While this was taking place in Monsieur de Roncherolle's room, Josephine, the chambermaid, had answered Saint-Arthur's bell.
"What does this mean, girl?" he asked her; "isn't a man free to do what he pleases in his own room, in your house? When I pay cash, and I believe I do pay cash, can't I amuse myself by teaching sentences, droll remarks, to my c.o.c.katoo?"
"I should say so, monsieur! who would prevent you, pray? Certainly, monsieur is master in his own room; and he can do whatever comes into his head, without having anyone else interfere; and we are too flattered to have monsieur for a tenant, and monsieur must see that we come at once as soon as he rings."
"In that case, girl, why does a person, who evidently lives on this same landing, venture to knock on the wall, to yell like a deaf man, to swear and to threaten, when I am teaching Coco to talk? I bought the bird with no other purpose; as soon as he can talk well, I expect to present him to an actress, a friend of mine who adores me; and I do not propose to stop educating him because of a neighbor."
"What, monsieur! that gouty old fool in the next room had the face to call and knock? Oh! that don't surprise me, that man ain't afraid to do anything. Such a wretched tenant! how I wish he would leave us! he complains of everything in the house. To listen to him, you would think that he had always lived in chateaux; but you mustn't pay any attention to him, monsieur; and above all things, don't put yourself out. In the first place, you hire an apartment three times dearer than his, consequently you have the right to make three times as much noise."
"That reasoning strikes me as mathematical; but what sort of man is this neighbor of mine?"
"What sort of man? Bless my soul! he's the kind that has the gout; he growls and swears and yells; he's mad because he can't go out; and I have an idea that he'd like to raise the deuce still, although he's too old for that now; but he can't move, and that makes him angry."
"What! this neighbor of mine is old and helpless, and he dares to threaten me!
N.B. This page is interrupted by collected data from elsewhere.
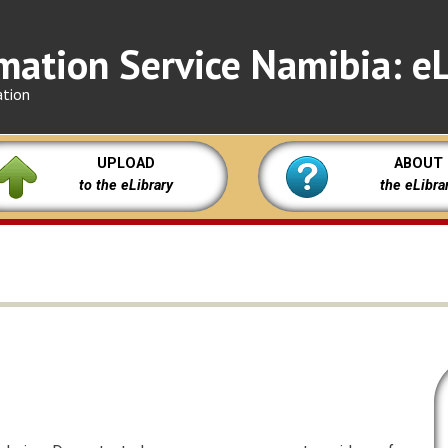
mation Service Namibia: eL
ation
UPLOAD
ABOUT
to the eLibrary
the eLibra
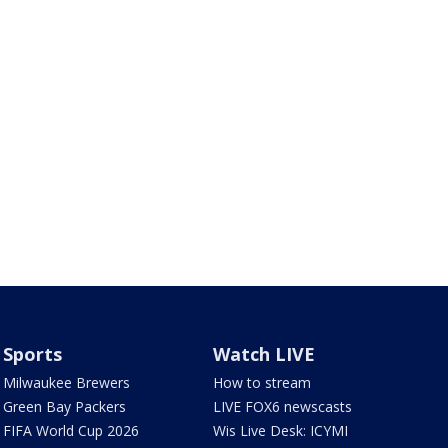
Sports
Watch LIVE
Milwaukee Brewers
How to stream
Green Bay Packers
LIVE FOX6 newscasts
FIFA World Cup 2026
Wis Live Desk: ICYMI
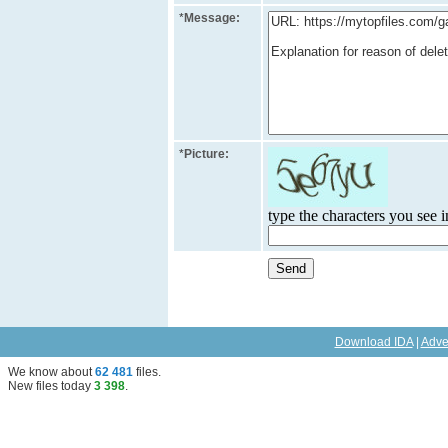
*
Message:
*
Picture:
type the characters you see in
Download IDA
|
Adve
We know about
62 481
files
.
New files today
3 398
.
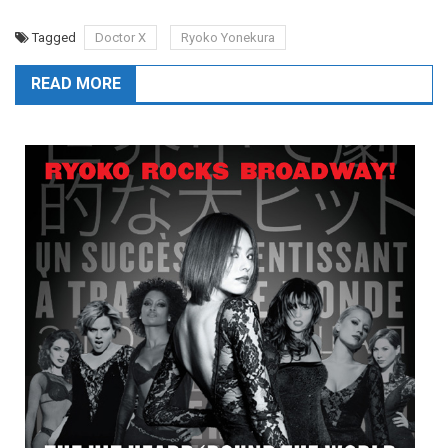
Tagged
Doctor X
Ryoko Yonekura
READ MORE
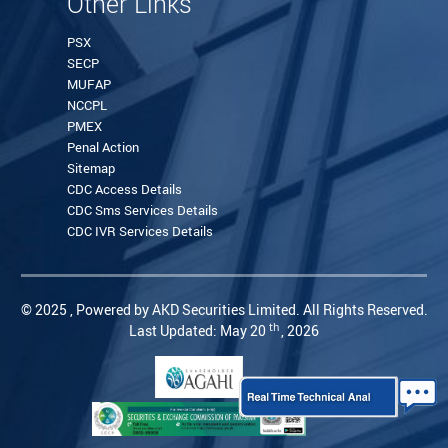
Other Links
PSX
SECP
MUFAP
NCCPL
PMEX
Penal Action
Sitemap
CDC Access Details
CDC Sms Services Details
CDC IVR Services Details
© 2025 , Powered by AKD Securities Limited. All Rights Reserved.
th
Last Updated: May 20
, 2026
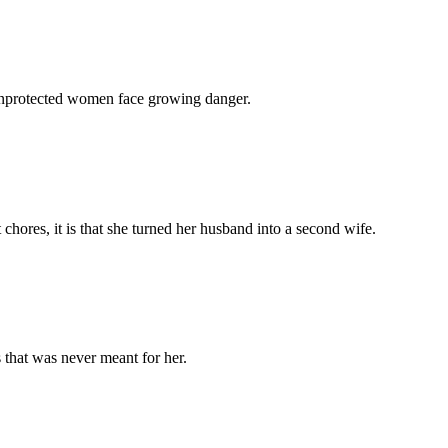
 unprotected women face growing danger.
chores, it is that she turned her husband into a second wife.
 that was never meant for her.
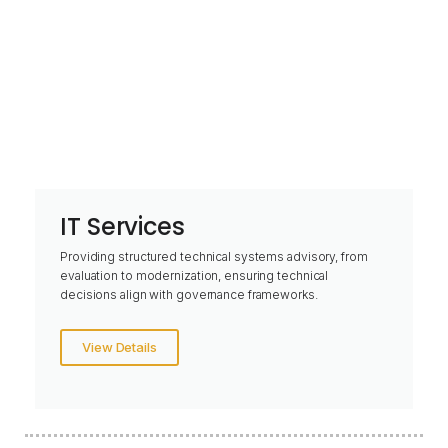
IT Services
Providing structured technical systems advisory, from
evaluation to modernization, ensuring technical
decisions align with governance frameworks.
View Details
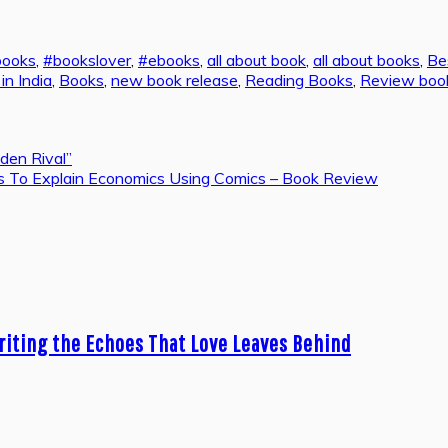
books
,
#bookslover
,
#ebooks
,
all about book
,
all about books
,
Be
n India
,
Books
,
new book release
,
Reading Books
,
Review boo
den Rival”
ries To Explain Economics Using Comics – Book Review
riting the Echoes That Love Leaves Behind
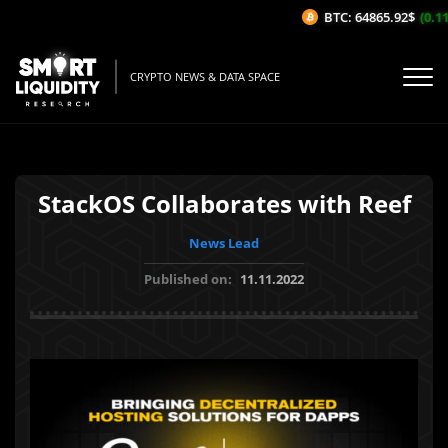
BTC: 64865.92$
(0.11%
CRYPTO NEWS & DATA SPACE
StackOS Collaborates with Reef
News Lead
Published on:
11.11.2022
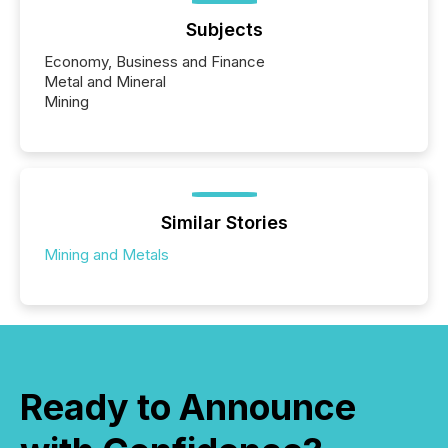
Subjects
Economy, Business and Finance
Metal and Mineral
Mining
Similar Stories
Mining and Metals
Ready to Announce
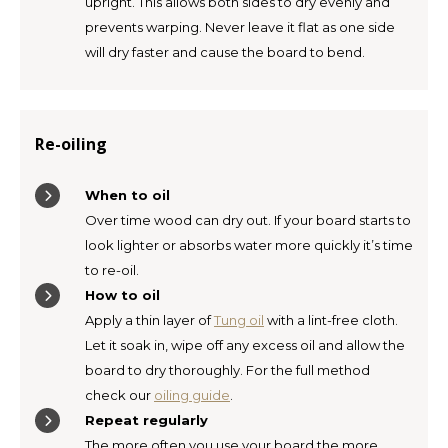
upright. This allows both sides to dry evenly and
prevents warping. Never leave it flat as one side
will dry faster and cause the board to bend.
Re-oiling
When to oil
Over time wood can dry out. If your board starts to
look lighter or absorbs water more quickly it’s time
to re-oil.
How to oil
Apply a thin layer of
Tung oil
with a lint-free cloth.
Let it soak in, wipe off any excess oil and allow the
board to dry thoroughly. For the full method
check our
oiling guide
.
Repeat regularly
The more often you use your board the more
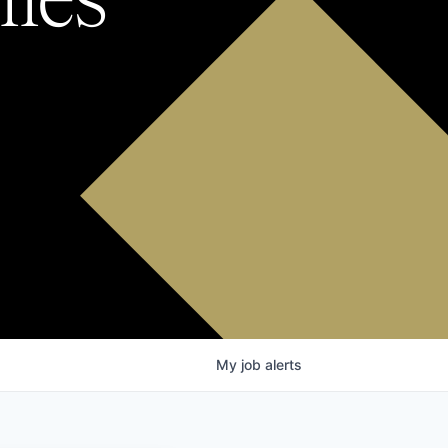
My
job
alerts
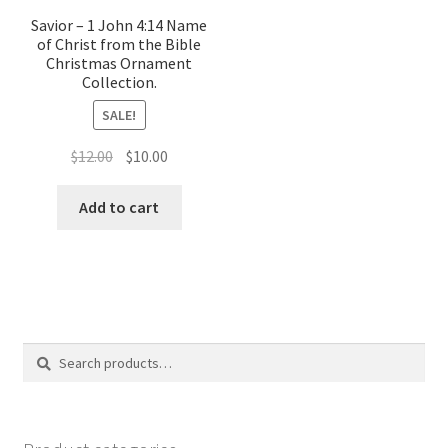
Savior – 1 John 4:14 Name
of Christ from the Bible
Christmas Ornament
Collection.
SALE!
Original
Current
$
12.00
$
10.00
price
price
was:
is:
Add to cart
$12.00.
$10.00.
Search
Search
for:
Upon my word! that is too funny; it is really amusing! I believe that the wisest way is to laugh at him."
"Oh, yes! monsieur; but if you want me to go and speak to the old grumbler----"
"No, no, my dear, it isn't necessary; I don't need any intermediary in this sort of thing; I know how to handle it myself. Go, go; we will arrange matters with the neighbor."
And the dandified little Saint-Arthur, overjoyed to learn that his neighbor was old and ill, drew himself up and dismissed the chambermaid, pacing the floor of his room with a lordly swagger.
The servant had not been gone two minutes when Beauvinet knocked lightly at the door, then opened it and entered Saint-Arthur's room, saying:
"May I come in?"
"What is it now? what do you want of me?" asked the young dandy, scrutinizing Beauvinet's wrinkled face.
"Monsieur, it's me, Beauvinet."
"You! I don't know you."
"No, because Josephine asked the privilege of blacking monsieur's boots; but I also belong to the house."
"In the first place, my dear fellow, n.o.body blacks my boots, because I only wear patent leathers; and they are never blacked; that was a stupid remark of yours; go on."
"I was saying to monsieur that I belonged in the house."